Aim of the exercise
Type out all the records again exactly.

Stored items
>>>>>

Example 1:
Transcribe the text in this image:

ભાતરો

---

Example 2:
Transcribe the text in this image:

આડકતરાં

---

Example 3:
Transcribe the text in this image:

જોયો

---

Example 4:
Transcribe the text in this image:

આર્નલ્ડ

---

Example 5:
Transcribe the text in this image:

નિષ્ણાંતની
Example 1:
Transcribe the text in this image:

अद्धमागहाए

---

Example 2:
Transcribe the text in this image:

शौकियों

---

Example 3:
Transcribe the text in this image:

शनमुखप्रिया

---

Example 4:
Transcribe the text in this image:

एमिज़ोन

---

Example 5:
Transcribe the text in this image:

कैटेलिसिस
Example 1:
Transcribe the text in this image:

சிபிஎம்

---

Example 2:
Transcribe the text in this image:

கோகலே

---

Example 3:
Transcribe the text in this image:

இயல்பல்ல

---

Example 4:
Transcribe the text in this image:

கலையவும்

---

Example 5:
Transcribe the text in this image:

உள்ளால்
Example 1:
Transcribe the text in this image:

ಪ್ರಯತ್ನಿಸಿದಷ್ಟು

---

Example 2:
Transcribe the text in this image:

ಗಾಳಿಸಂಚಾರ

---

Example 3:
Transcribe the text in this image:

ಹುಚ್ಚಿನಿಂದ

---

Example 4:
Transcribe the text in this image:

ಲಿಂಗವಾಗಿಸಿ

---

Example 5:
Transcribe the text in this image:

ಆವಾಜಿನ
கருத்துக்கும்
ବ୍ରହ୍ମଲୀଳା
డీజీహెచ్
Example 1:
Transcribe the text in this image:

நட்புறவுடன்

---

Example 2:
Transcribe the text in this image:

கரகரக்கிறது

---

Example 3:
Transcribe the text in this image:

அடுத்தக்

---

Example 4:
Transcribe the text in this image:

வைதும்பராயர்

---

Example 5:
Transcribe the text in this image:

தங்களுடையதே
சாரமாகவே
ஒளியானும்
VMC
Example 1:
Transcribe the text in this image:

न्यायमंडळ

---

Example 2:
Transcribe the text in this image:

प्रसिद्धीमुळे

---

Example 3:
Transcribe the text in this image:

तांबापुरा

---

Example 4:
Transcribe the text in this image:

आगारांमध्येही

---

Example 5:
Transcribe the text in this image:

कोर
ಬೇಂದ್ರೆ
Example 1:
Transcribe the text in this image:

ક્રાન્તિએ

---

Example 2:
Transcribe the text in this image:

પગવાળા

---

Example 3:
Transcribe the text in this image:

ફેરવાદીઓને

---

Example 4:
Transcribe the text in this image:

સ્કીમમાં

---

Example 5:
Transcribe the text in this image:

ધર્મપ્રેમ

<<<<<

Finished exercise
Example 1:
Transcribe the text in this image:

ભાતરો

---

Example 2:
Transcribe the text in this image:

આડકતરાં

---

Example 3:
Transcribe the text in this image:

જોયો

---

Example 4:
Transcribe the text in this image:

આર્નલ્ડ

---

Example 5:
Transcribe the text in this image:

નિષ્ણાંતની
Example 1:
Transcribe the text in this image:

अद्धमागहाए

---

Example 2:
Transcribe the text in this image:

शौकियों

---

Example 3:
Transcribe the text in this image:

शनमुखप्रिया

---

Example 4:
Transcribe the text in this image:

एमिज़ोन

---

Example 5:
Transcribe the text in this image:

कैटेलिसिस
Example 1:
Transcribe the text in this image:

சிபிஎம்

---

Example 2:
Transcribe the text in this image:

கோகலே

---

Example 3:
Transcribe the text in this image:

இயல்பல்ல

---

Example 4:
Transcribe the text in this image:

கலையவும்

---

Example 5:
Transcribe the text in this image:

உள்ளால்
Example 1:
Transcribe the text in this image:

ಪ್ರಯತ್ನಿಸಿದಷ್ಟು

---

Example 2:
Transcribe the text in this image:

ಗಾಳಿಸಂಚಾರ

---

Example 3:
Transcribe the text in this image:

ಹುಚ್ಚಿನಿಂದ

---

Example 4:
Transcribe the text in this image:

ಲಿಂಗವಾಗಿಸಿ

---

Example 5:
Transcribe the text in this image:

ಆವಾಜಿನ
கருத்துக்கும்
ବ୍ରହ୍ମଲୀଳା
డీజీహెచ్
Example 1:
Transcribe the text in this image:

நட்புறவுடன்

---

Example 2:
Transcribe the text in this image:

கரகரக்கிறது

---

Example 3:
Transcribe the text in this image:

அடுத்தக்

---

Example 4:
Transcribe the text in this image:

வைதும்பராயர்

---

Example 5:
Transcribe the text in this image:

தங்களுடையதே
சாரமாகவே
ஒளியானும்
VMC
Example 1:
Transcribe the text in this image:

न्यायमंडळ

---

Example 2:
Transcribe the text in this image:

प्रसिद्धीमुळे

---

Example 3:
Transcribe the text in this image:

तांबापुरा

---

Example 4:
Transcribe the text in this image:

आगारांमध्येही

---

Example 5:
Transcribe the text in this image:

कोर
ಬೇಂದ್ರೆ
Example 1:
Transcribe the text in this image:

ક્રાન્તિએ

---

Example 2:
Transcribe the text in this image:

પગવાળા

---

Example 3:
Transcribe the text in this image:

ફેરવાદીઓને

---

Example 4:
Transcribe the text in this image:

સ્કીમમાં

---

Example 5:
Transcribe the text in this image:

ધર્મપ્રેમ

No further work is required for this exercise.